▶ Task requirements: In the entries below, the lines from the one with "(at 116.3701 62.3824))" through the one with "136.8701 72.3824 90))" are to be copied exactly; both ends count.

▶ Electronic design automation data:
------------

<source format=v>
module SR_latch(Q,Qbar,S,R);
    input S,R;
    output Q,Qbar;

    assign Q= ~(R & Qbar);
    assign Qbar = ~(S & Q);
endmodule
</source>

------------

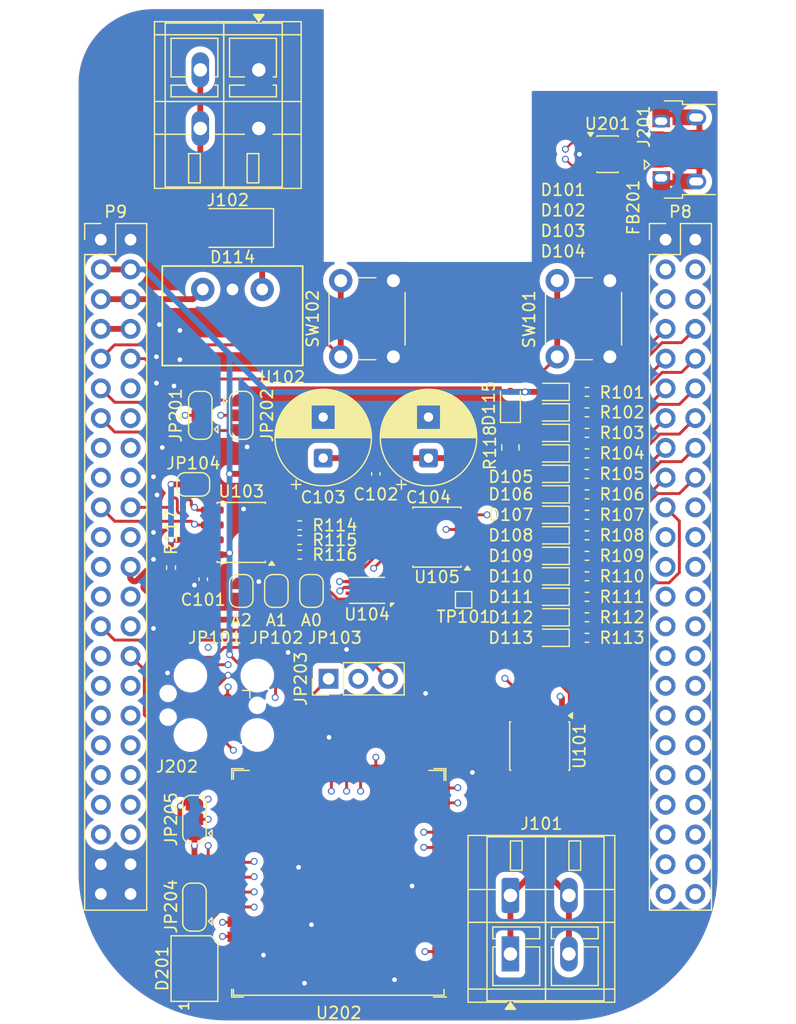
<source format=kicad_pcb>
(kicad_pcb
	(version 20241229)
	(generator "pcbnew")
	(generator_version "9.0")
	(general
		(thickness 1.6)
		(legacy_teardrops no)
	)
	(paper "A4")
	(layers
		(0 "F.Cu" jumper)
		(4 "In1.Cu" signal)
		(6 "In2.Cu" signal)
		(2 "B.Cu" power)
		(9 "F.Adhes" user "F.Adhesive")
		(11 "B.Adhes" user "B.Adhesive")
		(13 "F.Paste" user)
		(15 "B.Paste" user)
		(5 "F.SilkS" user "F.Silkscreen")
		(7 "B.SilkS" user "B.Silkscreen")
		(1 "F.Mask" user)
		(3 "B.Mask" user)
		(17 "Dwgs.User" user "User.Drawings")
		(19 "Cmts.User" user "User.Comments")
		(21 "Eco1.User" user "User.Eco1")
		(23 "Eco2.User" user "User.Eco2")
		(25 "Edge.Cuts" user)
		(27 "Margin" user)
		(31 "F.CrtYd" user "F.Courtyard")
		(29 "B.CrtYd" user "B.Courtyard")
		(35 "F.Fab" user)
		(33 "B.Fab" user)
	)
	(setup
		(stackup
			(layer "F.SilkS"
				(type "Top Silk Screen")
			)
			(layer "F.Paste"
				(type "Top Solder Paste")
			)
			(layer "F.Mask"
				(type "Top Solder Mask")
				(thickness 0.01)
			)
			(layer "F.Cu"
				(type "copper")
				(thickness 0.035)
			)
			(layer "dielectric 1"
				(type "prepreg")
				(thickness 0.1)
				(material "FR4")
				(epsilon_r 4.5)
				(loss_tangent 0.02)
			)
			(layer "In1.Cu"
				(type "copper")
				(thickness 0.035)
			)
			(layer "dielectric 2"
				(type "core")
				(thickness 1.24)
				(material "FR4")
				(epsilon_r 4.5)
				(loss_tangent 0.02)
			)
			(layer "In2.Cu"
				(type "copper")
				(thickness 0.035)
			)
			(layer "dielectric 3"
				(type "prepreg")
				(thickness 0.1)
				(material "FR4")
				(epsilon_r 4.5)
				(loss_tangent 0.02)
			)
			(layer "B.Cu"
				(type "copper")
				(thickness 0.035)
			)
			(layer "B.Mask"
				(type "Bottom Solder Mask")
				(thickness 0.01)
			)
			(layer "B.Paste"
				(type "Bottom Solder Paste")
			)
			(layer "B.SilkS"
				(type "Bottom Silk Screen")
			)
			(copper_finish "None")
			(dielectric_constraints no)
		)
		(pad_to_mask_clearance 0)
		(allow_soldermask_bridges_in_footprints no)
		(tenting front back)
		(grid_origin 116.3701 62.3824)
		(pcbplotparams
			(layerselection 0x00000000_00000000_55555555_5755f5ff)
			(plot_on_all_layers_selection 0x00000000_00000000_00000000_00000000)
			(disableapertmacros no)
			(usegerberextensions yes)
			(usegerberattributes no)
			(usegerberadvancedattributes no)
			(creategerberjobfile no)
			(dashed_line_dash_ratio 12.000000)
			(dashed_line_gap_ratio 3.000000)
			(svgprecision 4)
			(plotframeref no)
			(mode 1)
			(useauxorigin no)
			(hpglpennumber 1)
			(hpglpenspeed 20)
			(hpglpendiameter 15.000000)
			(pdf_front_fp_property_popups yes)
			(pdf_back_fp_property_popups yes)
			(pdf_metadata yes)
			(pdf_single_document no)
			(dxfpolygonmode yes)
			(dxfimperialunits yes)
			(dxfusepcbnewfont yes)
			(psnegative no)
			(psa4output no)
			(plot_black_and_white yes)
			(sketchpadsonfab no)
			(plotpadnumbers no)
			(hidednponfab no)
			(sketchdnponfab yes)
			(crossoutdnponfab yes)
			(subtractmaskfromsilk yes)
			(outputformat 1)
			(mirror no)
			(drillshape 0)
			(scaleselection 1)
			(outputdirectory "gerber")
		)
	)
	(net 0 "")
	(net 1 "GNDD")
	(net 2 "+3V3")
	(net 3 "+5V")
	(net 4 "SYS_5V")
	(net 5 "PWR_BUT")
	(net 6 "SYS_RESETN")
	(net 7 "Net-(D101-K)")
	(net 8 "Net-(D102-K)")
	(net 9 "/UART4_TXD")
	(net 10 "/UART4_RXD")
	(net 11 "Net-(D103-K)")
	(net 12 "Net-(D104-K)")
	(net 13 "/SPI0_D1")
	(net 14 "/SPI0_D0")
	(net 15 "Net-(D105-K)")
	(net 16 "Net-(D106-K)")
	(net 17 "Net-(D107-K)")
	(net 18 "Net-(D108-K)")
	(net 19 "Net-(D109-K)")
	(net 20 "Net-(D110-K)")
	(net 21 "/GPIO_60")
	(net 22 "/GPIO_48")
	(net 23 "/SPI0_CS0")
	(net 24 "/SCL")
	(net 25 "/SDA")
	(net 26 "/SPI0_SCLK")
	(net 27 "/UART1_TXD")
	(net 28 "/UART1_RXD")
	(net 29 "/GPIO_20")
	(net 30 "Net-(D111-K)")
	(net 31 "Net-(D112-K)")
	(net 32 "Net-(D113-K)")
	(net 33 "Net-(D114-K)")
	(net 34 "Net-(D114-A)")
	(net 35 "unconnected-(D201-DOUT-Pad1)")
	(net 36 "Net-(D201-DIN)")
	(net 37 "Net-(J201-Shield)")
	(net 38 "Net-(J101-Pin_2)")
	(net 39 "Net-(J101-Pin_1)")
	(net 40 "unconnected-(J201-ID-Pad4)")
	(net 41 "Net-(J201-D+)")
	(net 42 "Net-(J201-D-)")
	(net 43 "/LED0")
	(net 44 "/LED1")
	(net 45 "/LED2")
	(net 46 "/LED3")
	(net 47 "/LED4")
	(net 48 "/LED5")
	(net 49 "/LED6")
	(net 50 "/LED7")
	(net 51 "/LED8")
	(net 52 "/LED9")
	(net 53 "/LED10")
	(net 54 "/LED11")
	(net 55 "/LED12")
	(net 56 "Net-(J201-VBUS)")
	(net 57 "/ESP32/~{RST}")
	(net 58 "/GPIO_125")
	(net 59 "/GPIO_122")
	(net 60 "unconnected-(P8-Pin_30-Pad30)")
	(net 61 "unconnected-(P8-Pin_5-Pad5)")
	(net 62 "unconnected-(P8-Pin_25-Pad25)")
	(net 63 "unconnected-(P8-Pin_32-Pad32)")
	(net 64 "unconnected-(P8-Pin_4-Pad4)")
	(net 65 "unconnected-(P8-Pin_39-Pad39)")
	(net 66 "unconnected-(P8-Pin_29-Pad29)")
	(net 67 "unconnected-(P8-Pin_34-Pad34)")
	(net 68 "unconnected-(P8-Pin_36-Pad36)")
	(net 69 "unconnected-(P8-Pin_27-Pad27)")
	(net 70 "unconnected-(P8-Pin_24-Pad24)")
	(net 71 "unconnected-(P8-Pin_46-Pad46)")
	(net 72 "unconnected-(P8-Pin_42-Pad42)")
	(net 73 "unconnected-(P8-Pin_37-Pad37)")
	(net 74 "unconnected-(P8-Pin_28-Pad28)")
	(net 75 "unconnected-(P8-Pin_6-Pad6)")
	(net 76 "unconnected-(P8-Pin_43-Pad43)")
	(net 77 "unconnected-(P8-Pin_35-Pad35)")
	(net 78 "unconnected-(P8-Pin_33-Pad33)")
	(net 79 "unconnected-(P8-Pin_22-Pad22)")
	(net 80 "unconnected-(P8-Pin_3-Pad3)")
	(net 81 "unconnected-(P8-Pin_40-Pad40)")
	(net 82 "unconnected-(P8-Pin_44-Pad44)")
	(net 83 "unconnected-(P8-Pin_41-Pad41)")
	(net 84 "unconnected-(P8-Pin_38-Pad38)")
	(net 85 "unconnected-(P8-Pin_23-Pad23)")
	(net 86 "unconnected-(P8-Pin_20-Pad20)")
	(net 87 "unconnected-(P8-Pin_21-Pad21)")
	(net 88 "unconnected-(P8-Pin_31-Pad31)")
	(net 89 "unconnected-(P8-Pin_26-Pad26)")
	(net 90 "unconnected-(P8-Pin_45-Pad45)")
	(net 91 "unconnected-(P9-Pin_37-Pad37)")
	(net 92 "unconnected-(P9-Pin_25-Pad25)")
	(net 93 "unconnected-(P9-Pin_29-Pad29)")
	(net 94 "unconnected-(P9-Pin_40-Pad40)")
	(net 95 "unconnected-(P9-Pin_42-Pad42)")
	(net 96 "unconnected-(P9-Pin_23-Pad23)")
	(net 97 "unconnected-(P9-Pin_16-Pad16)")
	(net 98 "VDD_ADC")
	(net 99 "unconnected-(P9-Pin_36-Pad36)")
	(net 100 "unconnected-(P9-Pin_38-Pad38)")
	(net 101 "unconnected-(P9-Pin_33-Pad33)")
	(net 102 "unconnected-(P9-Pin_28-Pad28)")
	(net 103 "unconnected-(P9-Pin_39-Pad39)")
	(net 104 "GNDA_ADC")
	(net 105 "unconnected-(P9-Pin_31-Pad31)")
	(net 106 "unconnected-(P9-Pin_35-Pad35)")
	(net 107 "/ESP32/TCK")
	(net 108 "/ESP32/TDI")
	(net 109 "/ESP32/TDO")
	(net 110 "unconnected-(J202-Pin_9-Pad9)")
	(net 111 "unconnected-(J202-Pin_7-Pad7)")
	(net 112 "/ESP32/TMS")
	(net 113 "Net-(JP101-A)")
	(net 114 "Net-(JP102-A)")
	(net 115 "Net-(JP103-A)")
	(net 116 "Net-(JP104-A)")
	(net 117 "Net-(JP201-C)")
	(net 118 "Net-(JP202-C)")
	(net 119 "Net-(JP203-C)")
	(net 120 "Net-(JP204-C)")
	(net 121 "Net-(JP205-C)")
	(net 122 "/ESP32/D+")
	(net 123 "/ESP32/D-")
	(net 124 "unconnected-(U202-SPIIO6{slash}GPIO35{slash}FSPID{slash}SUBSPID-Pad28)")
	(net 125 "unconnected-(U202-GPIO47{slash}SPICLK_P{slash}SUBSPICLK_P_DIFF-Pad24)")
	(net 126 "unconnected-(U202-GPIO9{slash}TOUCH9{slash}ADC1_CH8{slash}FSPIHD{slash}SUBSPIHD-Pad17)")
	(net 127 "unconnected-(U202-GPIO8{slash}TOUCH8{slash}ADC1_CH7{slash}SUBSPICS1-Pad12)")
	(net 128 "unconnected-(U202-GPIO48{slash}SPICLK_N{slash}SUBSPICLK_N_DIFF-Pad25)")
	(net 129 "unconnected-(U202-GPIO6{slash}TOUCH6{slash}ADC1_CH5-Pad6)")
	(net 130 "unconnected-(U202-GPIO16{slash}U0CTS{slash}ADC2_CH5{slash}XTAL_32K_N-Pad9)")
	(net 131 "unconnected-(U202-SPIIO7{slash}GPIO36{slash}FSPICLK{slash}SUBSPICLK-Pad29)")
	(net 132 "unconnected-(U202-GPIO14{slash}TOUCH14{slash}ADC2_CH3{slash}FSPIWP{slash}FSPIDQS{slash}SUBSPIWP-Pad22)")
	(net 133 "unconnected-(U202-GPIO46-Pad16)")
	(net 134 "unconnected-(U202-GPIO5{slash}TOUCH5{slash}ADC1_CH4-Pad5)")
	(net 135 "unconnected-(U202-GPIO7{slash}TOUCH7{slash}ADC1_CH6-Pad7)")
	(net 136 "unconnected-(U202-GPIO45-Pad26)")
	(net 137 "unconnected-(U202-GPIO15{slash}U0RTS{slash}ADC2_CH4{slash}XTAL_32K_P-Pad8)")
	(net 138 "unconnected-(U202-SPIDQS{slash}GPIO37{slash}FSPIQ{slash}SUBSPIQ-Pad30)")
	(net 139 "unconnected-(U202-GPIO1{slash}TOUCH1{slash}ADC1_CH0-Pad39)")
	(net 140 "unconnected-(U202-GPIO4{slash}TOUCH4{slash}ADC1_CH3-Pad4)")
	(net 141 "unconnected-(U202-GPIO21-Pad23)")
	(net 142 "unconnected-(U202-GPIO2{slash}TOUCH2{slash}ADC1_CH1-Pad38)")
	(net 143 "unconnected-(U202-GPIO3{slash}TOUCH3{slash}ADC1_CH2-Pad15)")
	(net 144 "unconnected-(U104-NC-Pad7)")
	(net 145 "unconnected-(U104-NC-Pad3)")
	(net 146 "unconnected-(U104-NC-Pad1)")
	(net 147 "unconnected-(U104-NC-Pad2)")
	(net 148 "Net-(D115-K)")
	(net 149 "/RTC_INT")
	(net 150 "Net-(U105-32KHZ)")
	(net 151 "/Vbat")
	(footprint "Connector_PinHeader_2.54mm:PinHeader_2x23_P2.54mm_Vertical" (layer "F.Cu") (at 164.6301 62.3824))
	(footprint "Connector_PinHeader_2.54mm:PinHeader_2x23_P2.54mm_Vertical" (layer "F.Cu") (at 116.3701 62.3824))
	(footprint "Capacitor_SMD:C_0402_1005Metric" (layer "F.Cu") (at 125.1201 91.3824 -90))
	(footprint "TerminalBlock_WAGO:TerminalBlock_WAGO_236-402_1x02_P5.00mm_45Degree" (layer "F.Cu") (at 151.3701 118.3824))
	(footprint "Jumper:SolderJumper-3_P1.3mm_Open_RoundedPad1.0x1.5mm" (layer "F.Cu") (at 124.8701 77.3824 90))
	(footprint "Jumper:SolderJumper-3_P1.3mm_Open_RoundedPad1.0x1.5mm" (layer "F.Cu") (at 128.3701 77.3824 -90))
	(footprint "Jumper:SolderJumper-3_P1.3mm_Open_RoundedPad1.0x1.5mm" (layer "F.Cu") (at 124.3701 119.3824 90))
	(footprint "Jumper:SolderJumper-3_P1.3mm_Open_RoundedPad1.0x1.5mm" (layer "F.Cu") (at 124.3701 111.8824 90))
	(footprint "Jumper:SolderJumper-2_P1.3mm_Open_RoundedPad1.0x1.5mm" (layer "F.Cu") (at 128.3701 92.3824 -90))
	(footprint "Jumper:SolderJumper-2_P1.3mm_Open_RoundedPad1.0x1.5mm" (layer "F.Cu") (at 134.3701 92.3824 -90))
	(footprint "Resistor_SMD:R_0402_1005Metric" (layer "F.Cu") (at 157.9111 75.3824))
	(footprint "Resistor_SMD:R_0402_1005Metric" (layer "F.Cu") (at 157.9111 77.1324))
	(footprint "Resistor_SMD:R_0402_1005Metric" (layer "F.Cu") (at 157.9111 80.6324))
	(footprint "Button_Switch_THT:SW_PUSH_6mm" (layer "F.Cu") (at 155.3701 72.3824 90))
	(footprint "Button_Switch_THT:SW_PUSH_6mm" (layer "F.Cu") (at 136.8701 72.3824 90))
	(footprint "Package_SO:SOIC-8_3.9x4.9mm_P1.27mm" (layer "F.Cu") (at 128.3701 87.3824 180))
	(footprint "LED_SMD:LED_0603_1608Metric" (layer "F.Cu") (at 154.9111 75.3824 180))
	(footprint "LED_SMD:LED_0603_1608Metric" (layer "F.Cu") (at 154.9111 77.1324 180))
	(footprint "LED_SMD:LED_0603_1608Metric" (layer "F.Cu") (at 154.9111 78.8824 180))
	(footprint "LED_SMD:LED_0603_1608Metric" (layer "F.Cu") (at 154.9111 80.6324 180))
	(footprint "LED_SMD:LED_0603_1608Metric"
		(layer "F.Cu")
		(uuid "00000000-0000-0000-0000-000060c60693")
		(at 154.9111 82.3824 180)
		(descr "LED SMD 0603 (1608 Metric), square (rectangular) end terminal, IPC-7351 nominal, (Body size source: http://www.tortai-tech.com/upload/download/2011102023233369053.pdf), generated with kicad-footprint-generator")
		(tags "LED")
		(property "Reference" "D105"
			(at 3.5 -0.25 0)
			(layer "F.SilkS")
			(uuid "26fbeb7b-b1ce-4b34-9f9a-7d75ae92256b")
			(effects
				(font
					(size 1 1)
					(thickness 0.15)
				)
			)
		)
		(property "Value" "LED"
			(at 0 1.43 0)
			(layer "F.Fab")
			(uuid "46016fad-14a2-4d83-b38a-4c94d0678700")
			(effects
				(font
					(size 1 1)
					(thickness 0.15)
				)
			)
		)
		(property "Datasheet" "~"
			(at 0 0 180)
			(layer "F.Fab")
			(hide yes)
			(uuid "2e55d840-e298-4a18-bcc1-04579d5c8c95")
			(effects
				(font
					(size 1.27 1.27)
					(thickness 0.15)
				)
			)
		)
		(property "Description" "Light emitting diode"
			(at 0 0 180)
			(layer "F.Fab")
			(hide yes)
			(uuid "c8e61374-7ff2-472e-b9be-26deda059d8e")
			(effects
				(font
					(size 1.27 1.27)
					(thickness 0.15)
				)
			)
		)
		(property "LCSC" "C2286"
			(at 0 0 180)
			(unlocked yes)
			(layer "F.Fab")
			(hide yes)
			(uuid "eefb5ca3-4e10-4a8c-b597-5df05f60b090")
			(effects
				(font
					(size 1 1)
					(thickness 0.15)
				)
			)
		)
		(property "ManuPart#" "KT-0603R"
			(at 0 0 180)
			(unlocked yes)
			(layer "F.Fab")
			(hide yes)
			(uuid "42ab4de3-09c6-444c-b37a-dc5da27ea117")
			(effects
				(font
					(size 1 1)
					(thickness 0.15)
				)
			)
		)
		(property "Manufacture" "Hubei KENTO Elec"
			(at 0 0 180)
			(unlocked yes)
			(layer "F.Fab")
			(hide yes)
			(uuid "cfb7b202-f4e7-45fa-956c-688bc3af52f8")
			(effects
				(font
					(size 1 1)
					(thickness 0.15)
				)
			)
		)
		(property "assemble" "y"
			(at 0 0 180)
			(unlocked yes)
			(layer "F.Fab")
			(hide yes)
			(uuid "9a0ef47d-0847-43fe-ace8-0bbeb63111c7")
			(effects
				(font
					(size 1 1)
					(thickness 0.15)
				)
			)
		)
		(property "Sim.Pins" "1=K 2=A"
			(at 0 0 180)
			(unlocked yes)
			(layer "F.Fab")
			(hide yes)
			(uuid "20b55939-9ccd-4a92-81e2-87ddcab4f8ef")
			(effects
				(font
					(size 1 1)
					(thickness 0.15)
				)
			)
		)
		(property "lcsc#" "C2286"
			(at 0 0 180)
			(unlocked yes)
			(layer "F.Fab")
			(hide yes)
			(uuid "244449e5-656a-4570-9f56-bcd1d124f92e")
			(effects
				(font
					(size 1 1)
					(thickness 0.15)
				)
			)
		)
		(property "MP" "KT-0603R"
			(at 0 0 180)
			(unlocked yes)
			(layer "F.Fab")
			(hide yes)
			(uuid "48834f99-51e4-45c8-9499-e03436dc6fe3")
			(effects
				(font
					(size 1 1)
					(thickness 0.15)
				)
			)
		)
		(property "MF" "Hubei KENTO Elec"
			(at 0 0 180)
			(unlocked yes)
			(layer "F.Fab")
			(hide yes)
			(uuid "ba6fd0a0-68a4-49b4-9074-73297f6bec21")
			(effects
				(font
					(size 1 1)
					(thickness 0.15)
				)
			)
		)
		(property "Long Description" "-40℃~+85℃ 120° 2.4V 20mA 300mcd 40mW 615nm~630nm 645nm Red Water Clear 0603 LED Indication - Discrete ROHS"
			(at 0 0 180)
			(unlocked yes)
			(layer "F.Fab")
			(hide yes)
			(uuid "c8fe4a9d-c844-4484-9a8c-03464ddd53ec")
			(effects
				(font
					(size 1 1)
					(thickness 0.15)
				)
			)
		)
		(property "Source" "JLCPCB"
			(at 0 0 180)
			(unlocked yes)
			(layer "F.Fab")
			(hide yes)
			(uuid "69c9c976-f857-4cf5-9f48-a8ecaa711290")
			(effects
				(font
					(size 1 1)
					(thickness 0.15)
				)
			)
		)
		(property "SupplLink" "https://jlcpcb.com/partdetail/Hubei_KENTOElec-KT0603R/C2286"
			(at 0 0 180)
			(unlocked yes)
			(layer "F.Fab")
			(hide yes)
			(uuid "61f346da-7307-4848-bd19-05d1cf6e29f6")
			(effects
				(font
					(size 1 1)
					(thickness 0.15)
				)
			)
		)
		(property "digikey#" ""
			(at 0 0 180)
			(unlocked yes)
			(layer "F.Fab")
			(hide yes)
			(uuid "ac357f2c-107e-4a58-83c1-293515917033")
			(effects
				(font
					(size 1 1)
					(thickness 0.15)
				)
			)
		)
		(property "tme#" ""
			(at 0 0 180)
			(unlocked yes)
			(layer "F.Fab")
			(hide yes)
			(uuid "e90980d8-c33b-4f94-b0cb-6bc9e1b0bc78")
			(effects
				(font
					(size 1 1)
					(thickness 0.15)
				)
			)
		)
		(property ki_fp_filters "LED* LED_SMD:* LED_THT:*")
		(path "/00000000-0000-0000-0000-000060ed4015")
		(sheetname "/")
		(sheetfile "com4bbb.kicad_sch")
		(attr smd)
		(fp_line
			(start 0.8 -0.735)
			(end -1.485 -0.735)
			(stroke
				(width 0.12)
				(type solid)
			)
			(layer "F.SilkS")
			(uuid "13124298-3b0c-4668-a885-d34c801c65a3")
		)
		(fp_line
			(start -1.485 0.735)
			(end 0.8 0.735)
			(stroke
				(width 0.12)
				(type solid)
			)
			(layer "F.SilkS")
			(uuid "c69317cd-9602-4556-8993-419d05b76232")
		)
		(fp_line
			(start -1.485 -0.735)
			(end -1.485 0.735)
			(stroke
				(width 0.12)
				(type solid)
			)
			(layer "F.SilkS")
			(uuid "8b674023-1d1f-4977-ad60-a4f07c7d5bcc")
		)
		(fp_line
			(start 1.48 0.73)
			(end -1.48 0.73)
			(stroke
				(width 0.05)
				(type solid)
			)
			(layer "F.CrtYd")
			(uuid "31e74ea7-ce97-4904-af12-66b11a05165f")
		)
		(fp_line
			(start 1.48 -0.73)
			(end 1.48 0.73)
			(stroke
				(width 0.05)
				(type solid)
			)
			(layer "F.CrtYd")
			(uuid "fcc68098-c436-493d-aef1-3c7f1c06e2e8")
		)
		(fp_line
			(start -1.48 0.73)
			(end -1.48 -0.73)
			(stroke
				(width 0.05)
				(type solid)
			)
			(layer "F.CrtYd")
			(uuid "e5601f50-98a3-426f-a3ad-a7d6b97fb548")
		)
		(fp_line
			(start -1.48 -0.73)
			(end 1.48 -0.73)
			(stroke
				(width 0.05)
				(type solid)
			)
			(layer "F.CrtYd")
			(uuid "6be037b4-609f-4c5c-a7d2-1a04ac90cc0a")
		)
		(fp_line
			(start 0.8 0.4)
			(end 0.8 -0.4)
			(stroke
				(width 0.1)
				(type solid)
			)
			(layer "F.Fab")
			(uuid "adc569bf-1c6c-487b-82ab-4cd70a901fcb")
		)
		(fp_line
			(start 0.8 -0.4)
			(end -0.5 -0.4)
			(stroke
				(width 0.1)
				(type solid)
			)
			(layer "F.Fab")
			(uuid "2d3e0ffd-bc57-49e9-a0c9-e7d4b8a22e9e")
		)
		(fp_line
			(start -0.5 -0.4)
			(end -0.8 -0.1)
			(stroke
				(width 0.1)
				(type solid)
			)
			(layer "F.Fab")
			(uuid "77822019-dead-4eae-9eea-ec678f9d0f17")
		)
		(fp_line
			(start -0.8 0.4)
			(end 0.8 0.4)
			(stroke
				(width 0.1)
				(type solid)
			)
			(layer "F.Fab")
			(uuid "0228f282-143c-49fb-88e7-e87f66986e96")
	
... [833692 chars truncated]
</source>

------------

▶ Written answer:
	(footprint "Connector_PinHeader_2.54mm:PinHeader_2x23_P2.54mm_Vertical" (layer "F.Cu") (at 116.3701 62.3824))
	(footprint "Capacitor_SMD:C_0402_1005Metric" (layer "F.Cu") (at 125.1201 91.3824 -90))
	(footprint "TerminalBlock_WAGO:TerminalBlock_WAGO_236-402_1x02_P5.00mm_45Degree" (layer "F.Cu") (at 151.3701 118.3824))
	(footprint "Jumper:SolderJumper-3_P1.3mm_Open_RoundedPad1.0x1.5mm" (layer "F.Cu") (at 124.8701 77.3824 90))
	(footprint "Jumper:SolderJumper-3_P1.3mm_Open_RoundedPad1.0x1.5mm" (layer "F.Cu") (at 128.3701 77.3824 -90))
	(footprint "Jumper:SolderJumper-3_P1.3mm_Open_RoundedPad1.0x1.5mm" (layer "F.Cu") (at 124.3701 119.3824 90))
	(footprint "Jumper:SolderJumper-3_P1.3mm_Open_RoundedPad1.0x1.5mm" (layer "F.Cu") (at 124.3701 111.8824 90))
	(footprint "Jumper:SolderJumper-2_P1.3mm_Open_RoundedPad1.0x1.5mm" (layer "F.Cu") (at 128.3701 92.3824 -90))
	(footprint "Jumper:SolderJumper-2_P1.3mm_Open_RoundedPad1.0x1.5mm" (layer "F.Cu") (at 134.3701 92.3824 -90))
	(footprint "Resistor_SMD:R_0402_1005Metric" (layer "F.Cu") (at 157.9111 75.3824))
	(footprint "Resistor_SMD:R_0402_1005Metric" (layer "F.Cu") (at 157.9111 77.1324))
	(footprint "Resistor_SMD:R_0402_1005Metric" (layer "F.Cu") (at 157.9111 80.6324))
	(footprint "Button_Switch_THT:SW_PUSH_6mm" (layer "F.Cu") (at 155.3701 72.3824 90))
	(footprint "Button_Switch_THT:SW_PUSH_6mm" (layer "F.Cu") (at 136.8701 72.3824 90))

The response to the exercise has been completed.